New mining developments are getting larger and larger as the years advance. While some might qualify as gigantic, colossal and even leviathan, few, if any, have been described as “megaprojects.” That term seems to belong to the oil industry.
The latest such megaproject, Hibernia, 300 km off the coast of Newfoundland, is a case in point. To cost some $5.2 billion to bring into production by 1997, Hibernia, with an estimated recoverable reserve of 525-650 million barrels of oil, will operate at an average production rate of 110,000 barrels per day.
A wildcat discovery by Chevron in 1979 tested oil. Like a potentially sizable orebody that sits awaiting the right developer and financial backer, Hibernia has moved slowly from one negotiating stage to another, losing a partner here, gaining two more partners there.
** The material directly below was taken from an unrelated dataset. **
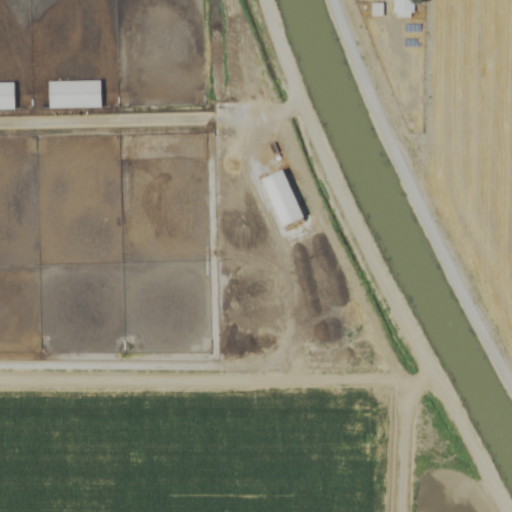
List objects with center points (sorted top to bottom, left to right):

The latest development plan calls for Chevron, Mobil, Petro-Canada, newcomer Murphy and the federal government to bring the offshore project into production. Ottawa, which wants to see the project go ahead for obvious political reasons, has agreed to acquire an 8.5% stake in Hibernia. Among the federal government’s commitments are construction expenditures totalling about $290 million during the next four years, $1 billion in grants and $1.7 billion in loan guarantees. Ottawa says it will also assume responsibility for Murphy’s 6.5% interest should Murphy, which has signed a letter of intent, decide to pull out.
Confederation was borne out of political compromise and just as the railway physically bound the provinces together, the transfer-payment system (like it or not) has served to distribute the nation’s wealth from sea to sea. Anyone who has ever visited a thriving mining community can see plainly the economic spinoffs that accrue from the presence of the mine. Thus, the Hibernia project, from the viewpoint of a regional development scheme, shows great potential. Whether the private partners could or should be footing the entire bill remains open for debate.
Just think how far the $1 billion that Hibernia is to receive in government grants would go in the mining industry. It would likely be enough to bring at least a couple of mammoth projects, the huge Mt. Milligan copper-gold property in British Columbia and Canada’s first diamond mine in the Northwest Territories (estimated to cost in the $400-million range) into production, and leave a little for exploration work.